__文書の抜粋__.
--------------------------------------------------

発端
発端は前の記事にあるように、tkbctf3の問題としてmiocatなるものを出してみたのはいいものの、意図とは異なる脆弱性を作り込んで250点問題が超絶ボーナス問題になりましたよ、というお話しです。
調査
miocatはC#で書かれており、実際の運用ではMonoランタイムで動いていました。というわけでMonoのソースコードを読めば解決です。やったね。
そういうわけでまずはWebClient
の実装を読んでみたのですが、怪しい箇所が一発で見つかりました。WebClient.cs#798、privateメソッドであるCreateUri(string)
なるメソッドです。DownloadString(string)
は、その引数をこのメソッドに渡してDownloadData(Uri)
を呼び出します。
try-catch
の中で渡されたアドレス(と、baseAddress
)を元にUri
のインスタンスを作ってCreateUri(Uri)
に渡していますが、ここで例外が発生するとreturn new Uri(Path.GetFullPath(address))
という恐怖のコードが走ります。
まず例外を発生させる方法ですが、これは簡単でURIとして不正なものを渡してあげればおしまいです。例えばabc://;/etc/passwd
はhostname部がパース不能なので例外を吐きます。
System.IO.Path.GetFullPath(string)

--------------------------------------------------

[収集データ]
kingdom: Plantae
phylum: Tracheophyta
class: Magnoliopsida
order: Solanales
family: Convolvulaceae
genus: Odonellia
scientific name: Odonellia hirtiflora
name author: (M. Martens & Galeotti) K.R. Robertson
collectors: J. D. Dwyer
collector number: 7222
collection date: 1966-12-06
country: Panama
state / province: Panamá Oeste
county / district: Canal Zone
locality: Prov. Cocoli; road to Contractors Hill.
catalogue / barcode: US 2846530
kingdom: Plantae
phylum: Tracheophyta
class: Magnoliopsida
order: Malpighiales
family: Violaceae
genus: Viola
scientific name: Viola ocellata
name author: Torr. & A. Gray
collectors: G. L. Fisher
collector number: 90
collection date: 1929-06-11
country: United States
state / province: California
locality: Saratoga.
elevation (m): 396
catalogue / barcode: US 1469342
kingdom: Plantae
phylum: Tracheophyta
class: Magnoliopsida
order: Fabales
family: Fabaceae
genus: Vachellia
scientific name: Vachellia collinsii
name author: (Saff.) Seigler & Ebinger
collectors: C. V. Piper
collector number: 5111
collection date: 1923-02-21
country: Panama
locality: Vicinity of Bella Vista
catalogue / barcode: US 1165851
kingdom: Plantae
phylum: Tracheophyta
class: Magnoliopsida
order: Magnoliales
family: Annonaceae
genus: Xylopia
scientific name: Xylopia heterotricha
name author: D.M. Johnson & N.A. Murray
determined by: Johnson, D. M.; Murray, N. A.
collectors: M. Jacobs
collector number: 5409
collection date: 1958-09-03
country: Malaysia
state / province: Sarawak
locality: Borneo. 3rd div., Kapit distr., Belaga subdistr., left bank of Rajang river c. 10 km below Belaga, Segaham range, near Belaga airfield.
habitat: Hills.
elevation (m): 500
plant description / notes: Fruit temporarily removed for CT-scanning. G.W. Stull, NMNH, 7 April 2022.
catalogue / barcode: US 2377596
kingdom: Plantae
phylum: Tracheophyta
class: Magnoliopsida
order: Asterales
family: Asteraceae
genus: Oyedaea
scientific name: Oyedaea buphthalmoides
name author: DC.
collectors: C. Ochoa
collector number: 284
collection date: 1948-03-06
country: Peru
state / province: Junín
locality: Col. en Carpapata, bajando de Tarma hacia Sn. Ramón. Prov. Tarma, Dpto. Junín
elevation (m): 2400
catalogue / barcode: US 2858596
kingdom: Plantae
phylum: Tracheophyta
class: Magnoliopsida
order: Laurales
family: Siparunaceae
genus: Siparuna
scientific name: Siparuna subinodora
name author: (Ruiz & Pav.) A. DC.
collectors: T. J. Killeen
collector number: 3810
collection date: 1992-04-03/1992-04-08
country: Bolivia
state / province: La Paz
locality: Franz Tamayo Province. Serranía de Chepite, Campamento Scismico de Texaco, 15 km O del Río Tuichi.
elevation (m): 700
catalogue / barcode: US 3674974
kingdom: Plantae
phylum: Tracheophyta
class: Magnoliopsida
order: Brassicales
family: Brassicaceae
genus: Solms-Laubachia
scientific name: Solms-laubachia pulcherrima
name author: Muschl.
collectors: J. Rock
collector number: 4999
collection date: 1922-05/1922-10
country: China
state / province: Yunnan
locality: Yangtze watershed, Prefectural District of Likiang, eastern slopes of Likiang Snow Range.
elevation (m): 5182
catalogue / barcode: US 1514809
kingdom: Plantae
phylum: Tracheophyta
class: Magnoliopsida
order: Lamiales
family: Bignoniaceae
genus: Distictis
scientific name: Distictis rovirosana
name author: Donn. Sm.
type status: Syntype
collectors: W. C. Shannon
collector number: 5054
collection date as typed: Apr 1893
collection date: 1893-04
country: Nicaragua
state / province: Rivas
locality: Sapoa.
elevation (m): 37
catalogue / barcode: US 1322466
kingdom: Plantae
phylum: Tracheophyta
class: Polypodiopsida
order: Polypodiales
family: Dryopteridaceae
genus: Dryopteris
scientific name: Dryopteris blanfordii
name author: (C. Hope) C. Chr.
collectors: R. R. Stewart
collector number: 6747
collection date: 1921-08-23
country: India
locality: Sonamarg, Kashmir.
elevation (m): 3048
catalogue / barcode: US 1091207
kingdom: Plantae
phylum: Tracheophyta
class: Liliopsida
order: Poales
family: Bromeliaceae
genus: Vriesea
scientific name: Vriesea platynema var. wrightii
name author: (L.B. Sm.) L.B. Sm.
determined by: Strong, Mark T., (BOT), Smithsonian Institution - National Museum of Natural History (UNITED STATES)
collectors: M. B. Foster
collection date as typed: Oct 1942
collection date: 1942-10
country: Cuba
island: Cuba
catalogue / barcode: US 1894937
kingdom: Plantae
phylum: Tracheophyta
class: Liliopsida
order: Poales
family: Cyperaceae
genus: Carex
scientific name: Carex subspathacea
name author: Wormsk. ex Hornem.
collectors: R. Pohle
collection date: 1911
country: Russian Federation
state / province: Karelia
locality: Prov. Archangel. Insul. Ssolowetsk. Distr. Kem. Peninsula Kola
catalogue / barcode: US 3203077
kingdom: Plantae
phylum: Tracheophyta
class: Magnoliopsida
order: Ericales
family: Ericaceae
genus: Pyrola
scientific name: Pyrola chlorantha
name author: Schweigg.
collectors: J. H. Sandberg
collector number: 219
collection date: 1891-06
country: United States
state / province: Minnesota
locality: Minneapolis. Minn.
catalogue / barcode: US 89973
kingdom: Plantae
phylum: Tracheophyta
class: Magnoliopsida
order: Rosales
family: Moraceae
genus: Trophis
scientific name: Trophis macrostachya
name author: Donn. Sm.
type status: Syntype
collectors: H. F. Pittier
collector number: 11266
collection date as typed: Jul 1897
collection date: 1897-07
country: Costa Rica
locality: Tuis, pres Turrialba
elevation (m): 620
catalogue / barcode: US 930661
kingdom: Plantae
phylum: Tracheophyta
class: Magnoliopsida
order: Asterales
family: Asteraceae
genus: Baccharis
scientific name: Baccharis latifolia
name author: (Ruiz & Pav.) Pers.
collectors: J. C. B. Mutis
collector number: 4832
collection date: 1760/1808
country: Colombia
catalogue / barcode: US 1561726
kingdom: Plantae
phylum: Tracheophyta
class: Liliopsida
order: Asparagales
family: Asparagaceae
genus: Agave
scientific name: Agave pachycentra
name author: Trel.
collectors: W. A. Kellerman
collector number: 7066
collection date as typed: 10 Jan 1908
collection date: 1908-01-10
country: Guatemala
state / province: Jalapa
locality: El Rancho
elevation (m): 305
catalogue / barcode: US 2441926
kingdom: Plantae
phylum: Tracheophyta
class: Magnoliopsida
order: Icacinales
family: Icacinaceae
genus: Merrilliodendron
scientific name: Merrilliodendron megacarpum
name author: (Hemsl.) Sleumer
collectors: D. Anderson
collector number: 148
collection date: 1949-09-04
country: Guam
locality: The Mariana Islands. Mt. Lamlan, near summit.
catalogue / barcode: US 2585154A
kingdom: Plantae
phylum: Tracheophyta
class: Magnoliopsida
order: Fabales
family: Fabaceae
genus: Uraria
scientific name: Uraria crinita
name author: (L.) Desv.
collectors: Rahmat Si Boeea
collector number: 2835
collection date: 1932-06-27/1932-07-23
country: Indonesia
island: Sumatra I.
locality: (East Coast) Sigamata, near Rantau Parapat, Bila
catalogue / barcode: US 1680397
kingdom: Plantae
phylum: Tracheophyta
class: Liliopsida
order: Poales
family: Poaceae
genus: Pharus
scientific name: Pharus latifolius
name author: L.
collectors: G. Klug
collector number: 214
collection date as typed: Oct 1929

--------------------------------------------------

__やること__.
a) miocatの記事から、「なるメソッドです。DownloadString(string)」から「はhostname部がパース不能なので例外を吐きます。」までを両端も含めてそのまま書き写してください。
b) miocatの記事では、abc://;/etc/passwdを渡すと例外が発生するとされている。その理由を1〜3文で説明せよ。
c) miocatの記事の最後の部分に続けて、その先を書け。

__課題別の解答__.
a)
なるメソッドです。DownloadString(string)
は、その引数をこのメソッドに渡してDownloadData(Uri)
を呼び出します。
try-catch
の中で渡されたアドレス(と、baseAddress
)を元にUri
のインスタンスを作ってCreateUri(Uri)
に渡していますが、ここで例外が発生するとreturn new Uri(Path.GetFullPath(address))
という恐怖のコードが走ります。
まず例外を発生させる方法ですが、これは簡単でURIとして不正なものを渡してあげればおしまいです。例えばabc://;/etc/passwd
はhostname部がパース不能なので例外を吐きます。

b) abc://;/etc/passwdはURIとして不正な値で、hostname部をパースできない。そのため例外が発生する。

c)
というのは名前からお察しの通り、与えられたパスをカレントディレクトリからの相対パスと見なして絶対パスに変換します。ここで、例えばカレントディレクトリが/home/kogasa
、引数がhttp://etc/passwd
だとすると、結果は/home/kogasa/http://etc/passwd
になります。要するにhttp:
というディレクトリの下にetc
ディレクトリがあって云々、という形になります。つまるところ連続する/
はひとつにまとめられてしまうわけです。先ほどの例外を吐く例でいけば、/home/kogasa/abc://;/etc/passwd
になります。
ところでWindowsだとパスに:
が入ってると厄介なことになりそうというか、MSDN的にはNotSupportedException
が投げられるべきところだと思うのですが、コレ大丈夫なんでしょうか。ぱっと見ただけだとそれらしいコード見当たらなかったんですが……。
※WindowsでGetFullPath
にhttp://etc/passwd
を与えてみたら、ArgumentException
で「URLフォーマットには対応していません」みたいなことを言われました。で、abc://;/etc/passwd
を与えるとNotSupportedException
で「指定されたパスのフォーマットはサポートされていません」と言われました。ちゃんとスキーム見てるんですね。
それはそれとして、そんな感じでフルパスをUri
のコンストラクタに与えると、file:
スキームのURLになって返ってきます。こうなるとただのローカルに対するディレクトリ操作なので、例えばabc://;/../etc/passwd
にするとフルパスは/home/kogasa/abc:/etc/passwd
になりますし、もういっこ../
を足せば/home/kogasa/etc/passwd
——といった感じで../
をつけていけば無事に/etc/passwd
に辿り着けますね、やったね、ということでした。
Monoの実装自体がヤバいのか、それともWindows以外で動かした結果ああなったのかまでは知りませんが、ひとまずそんな感じになりました。Windowsで動かしてたらあの解法は通らなかったのかなぁとかぼんやり思いながらそもそももっとマシな実装しておけばよかったと反省しきり。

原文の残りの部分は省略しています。